One of the most frequently asked questions about NRTs such as Nicorette is whether they’re safe. After all, consumers are trying to quit so they aren’t addicted to nicotine, yet Nicorette contains nicotine; the company’s website says using Nicorette to break a smoking addiction is helpful because the product contains “a low dose of therapeutic nicotine that’s gradually absorbed by your body to help reduce nicotine withdrawal symptoms.”
Fiore said that in general, NRTs like Nicorette are safe. “We already know that people tolerate nicotine because they’re getting it from cigarettes. They’re not having some new adverse reaction. Virtually all evidence on nicotine is that when used as directed, medicinally, it’s safe.”
However, Fiore warned, nicotine remains a powerful drug, with the potential for accelerated heartbeat and higher blood pressure in very large quantities. A representative from Nicorette’s manufacturer, GlaxoSmithKline, told The Daily Beast over email that the gum should be used only as a temporary aid, for a maximum of 12 weeks. Users who chew Nicorette gum for longer than that run the risk of getting addicted, and might experience withdrawal symptoms like irritability and headaches when attempting to wean off.
But gum isn’t the only option available on the market, and some doctors are pushing a controversial new NRT that’s been shown to curb smoking rates in a big way: electronic cigarettes.
“When Chantix came out in 2008, the smoking rate on the population level didn’t change,” Dr. Shu-Hong Zhu, professor of family medicine and public health at the University of California San Diego School of Medicine, told The Daily Beast. “In 2009, we [the U.S.] had a huge federal tax increase in cigarettes, and we expected an increase in smoking cessation—but there wasn’t one.”
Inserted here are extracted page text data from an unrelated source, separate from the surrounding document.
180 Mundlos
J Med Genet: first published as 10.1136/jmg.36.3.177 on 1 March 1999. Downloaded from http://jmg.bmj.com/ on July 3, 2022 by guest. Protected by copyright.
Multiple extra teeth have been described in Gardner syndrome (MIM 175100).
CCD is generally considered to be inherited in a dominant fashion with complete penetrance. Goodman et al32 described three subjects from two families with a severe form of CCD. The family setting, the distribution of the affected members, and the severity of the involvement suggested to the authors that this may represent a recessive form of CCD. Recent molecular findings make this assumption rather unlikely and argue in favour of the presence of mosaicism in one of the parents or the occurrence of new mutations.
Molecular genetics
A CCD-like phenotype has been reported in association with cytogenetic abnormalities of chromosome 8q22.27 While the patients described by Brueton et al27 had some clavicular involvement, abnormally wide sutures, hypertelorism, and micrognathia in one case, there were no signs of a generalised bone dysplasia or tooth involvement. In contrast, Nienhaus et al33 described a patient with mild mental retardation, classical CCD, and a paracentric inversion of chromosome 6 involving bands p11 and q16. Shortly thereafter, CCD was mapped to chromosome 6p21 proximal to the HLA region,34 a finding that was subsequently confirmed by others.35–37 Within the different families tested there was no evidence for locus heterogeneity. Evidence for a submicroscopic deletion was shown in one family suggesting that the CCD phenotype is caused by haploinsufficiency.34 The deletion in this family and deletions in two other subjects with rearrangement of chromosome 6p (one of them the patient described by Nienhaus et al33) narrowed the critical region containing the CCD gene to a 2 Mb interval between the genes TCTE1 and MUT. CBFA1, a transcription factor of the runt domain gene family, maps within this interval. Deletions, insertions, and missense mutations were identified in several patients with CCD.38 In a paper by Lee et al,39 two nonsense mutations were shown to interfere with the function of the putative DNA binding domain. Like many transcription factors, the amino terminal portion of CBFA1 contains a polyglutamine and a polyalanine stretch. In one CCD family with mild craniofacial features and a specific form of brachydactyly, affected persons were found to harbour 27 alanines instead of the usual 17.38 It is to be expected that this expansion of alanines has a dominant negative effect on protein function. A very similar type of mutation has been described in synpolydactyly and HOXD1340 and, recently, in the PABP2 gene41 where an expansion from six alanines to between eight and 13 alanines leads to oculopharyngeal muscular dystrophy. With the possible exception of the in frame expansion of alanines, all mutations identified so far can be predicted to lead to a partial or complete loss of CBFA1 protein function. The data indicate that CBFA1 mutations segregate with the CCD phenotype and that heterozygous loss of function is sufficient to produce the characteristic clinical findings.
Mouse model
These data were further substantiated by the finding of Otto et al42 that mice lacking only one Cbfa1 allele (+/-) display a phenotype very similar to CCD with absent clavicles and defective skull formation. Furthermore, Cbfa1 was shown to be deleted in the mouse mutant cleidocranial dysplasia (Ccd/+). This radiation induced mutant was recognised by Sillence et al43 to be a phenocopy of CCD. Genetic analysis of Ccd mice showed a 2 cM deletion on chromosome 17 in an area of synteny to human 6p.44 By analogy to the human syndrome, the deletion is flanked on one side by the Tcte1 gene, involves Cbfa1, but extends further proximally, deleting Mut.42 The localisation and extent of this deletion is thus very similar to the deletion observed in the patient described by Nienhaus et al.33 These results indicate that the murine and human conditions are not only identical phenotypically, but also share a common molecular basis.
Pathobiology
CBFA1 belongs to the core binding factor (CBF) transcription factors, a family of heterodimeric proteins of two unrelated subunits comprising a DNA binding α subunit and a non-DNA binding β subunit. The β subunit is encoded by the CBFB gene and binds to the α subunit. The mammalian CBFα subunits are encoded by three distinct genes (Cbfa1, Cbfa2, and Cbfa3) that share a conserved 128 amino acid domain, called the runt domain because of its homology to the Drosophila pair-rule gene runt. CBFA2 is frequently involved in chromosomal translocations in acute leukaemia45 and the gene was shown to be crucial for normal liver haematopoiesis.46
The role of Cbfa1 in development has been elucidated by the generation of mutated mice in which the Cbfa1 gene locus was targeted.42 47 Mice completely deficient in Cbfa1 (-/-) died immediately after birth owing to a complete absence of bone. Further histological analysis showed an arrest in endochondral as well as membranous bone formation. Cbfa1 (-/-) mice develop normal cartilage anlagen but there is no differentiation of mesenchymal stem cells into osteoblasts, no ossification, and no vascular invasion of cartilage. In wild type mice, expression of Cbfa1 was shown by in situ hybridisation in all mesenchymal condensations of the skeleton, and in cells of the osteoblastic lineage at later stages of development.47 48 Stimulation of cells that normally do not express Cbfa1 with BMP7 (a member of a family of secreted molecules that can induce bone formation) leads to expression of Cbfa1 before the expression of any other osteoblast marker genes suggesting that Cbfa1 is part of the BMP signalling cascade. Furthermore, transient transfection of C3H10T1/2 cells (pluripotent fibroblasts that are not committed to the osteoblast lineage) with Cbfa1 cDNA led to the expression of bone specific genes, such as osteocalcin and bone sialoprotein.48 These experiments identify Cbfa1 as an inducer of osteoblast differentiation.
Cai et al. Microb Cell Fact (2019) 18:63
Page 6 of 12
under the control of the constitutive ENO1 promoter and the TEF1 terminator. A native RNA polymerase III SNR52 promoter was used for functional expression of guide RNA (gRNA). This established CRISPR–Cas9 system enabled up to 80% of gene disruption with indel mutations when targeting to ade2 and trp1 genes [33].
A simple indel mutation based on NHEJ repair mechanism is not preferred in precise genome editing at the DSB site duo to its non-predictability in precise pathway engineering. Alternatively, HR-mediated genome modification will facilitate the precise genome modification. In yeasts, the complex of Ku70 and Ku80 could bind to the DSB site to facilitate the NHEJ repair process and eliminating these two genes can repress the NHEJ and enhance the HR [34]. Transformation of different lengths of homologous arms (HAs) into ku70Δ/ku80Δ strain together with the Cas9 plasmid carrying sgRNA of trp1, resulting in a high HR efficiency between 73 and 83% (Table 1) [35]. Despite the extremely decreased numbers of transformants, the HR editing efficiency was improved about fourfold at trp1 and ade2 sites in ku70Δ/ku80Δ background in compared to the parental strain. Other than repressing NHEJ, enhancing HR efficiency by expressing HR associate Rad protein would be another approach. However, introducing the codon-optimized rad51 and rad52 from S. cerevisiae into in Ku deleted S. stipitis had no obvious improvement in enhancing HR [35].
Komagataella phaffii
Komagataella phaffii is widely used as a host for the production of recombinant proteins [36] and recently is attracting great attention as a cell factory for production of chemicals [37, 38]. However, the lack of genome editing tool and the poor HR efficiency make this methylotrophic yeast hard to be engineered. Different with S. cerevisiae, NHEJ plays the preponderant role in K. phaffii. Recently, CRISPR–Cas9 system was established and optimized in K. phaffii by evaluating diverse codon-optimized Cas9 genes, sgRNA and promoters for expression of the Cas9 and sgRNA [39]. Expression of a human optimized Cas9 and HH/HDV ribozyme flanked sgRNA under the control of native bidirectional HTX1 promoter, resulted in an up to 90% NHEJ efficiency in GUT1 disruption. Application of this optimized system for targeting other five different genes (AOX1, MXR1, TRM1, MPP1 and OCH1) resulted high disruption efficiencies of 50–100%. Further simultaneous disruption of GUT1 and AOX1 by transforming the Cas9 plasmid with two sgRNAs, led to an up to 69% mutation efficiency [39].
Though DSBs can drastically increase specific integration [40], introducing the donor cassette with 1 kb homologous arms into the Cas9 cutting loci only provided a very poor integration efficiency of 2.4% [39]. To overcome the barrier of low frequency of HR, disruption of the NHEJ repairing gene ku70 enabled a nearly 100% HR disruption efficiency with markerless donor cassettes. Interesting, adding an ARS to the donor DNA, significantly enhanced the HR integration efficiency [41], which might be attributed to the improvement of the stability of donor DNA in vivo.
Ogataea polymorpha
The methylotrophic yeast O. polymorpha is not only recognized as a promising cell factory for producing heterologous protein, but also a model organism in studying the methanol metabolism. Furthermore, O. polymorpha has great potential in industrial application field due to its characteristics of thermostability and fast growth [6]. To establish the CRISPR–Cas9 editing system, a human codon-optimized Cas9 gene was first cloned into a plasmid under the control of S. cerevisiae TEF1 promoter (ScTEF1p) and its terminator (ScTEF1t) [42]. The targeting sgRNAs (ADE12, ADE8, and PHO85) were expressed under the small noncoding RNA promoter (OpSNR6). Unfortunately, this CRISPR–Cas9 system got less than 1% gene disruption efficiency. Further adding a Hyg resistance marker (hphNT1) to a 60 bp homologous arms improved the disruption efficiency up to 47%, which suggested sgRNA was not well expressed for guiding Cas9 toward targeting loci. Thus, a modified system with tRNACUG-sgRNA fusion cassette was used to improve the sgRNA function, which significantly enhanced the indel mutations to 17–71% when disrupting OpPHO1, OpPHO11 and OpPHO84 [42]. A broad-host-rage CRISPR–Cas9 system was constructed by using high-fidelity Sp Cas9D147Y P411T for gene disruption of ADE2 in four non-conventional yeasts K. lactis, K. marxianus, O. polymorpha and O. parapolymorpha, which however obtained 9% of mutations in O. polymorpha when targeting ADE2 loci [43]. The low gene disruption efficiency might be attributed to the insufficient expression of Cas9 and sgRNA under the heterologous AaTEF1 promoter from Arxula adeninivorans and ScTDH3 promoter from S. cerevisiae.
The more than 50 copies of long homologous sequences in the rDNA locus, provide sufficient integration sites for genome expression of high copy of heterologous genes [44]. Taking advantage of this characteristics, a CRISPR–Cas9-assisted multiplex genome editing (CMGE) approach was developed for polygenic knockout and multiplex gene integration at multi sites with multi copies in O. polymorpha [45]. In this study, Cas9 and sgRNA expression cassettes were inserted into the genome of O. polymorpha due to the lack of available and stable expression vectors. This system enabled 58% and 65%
In fact, in 2014, the smoking cessation rate jumped for the first time in over a decade, from 4.5 percent up to 5.6, coinciding with increasing e-cigarette usage rates.
According to Zhu, it’s the flavor in e-cigarettes that makes all the difference. “An e-cigarette is vapor with nicotine and some flavor,” Zhu said. “The flavor may help adults use it more often, and it’s important to be consistent if you’re going to replace nicotine.” And unlike a patch, pill, or gum, e-cigarettes are also recreational.
E-cigarettes aren’t without risk, however. In the early 2000s, the same chemical flavoring that makes e-cigarettes so appealing—called diacetyl—came under fire when inhaling it was shown to cause lung disease.
Despite the risks, Zhu still held that it’s safer than tobacco cigarettes and a fair alternative if someone wants to quit.
“When you burn tobacco leaves, you generate tar and you’re breathing in carbon monoxide, which robs your blood of oxygen and can lead to a heart attack,” Zhu said. “That’s what’s going to kill you—and those two things aren’t present in e-cigarettes.” It’s worth noting, however, that e-cigarettes contain nicotine, which creates the addiction element of smoking in the first place.
Whether the new directive from the FDA will change how we think about NRTs and e-cigarettes remains to be seen. Gottlieb’s statement didn’t outline a direct plan, and experts will probably be referred to figure out what it means for a product to have a “minimal” or “non-addictive” nicotine level. Experts might be trying to make cigarettes passe, but the industry for their replacements, whether it be for quitters or people looking to enjoy smoking without harmful tobacco aftereffects, looks to be thriving.